LOLBAS(Living Off the Land Binaries And Scripts)は、Windows環境において、正規のバイナリやスクリプトを攻撃目的で悪用する手法、またはその手法で使われる正規ツールのリストを指します。LOLBASは、セキュリティ検知を回避するために、システムに標準搭載されている信頼されたツールを使用する点が特徴です。

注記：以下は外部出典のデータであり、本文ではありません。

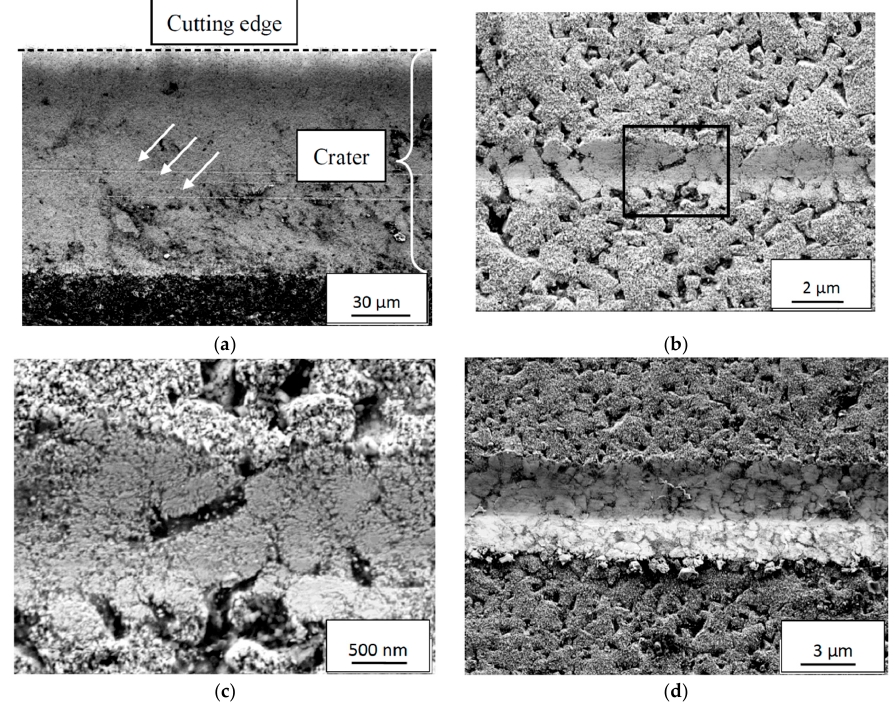
Figure 21. SEM images from the crater area of an etched insert illustrating the scratching characteristics of the WC 1 − x layer. ( a ) Low magnification overview image showing three scratches within the crater. ( b ) and ( c ) Scratching response at a normal load of 0.01 N; ( d ) Scratching response at a load of 0.05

「LOLBAS」という言葉は、Living Off the Land Binaries(LOLBin)の拡張版として、正規バイナリだけでなくスクリプトやライブラリを含めたものを表しています。この手法は、専用マルウェアを使用しないため、伝統的なシグネチャベースのセキュリティ対策では検出が難しいことが多いです。
LOLBASの特徴
1. 正規ツールの悪用
攻撃者はWindowsに標準搭載されているツール(例: cmd.exe
, powershell.exe
)やスクリプト(例: vbscript
)を悪用して攻撃を実行します。
2. セキュリティの回避
LOLBASの手法では、正規ツールを使用するため、セキュリティツールが異常を検知しにくいです。これにより、攻撃者は長期間にわたりシステム内に潜伏できます。
3. 侵入の痕跡が少ない
専用マルウェアや外部リソースを使用せず、システム内の既存のリソースを利用するため、フォレンジック調査でも痕跡が見つかりにくいです。
4. 多目的な活用
LOLBASツールは、侵入、横展開(Lateral Movement)、データ窃取、持続性の維持(Persistence)など、さまざまな攻撃フェーズで活用されます。
主なLOLBASツールの例
以下は、LOLBASとして一般的に使用される正規ツールやスクリプトの一部です。
1. Windowsのバイナリ
- PowerShell(powershell.exe)
スクリプトの実行、マルウェアのダウンロード、リモート操作。 - CMD(cmd.exe)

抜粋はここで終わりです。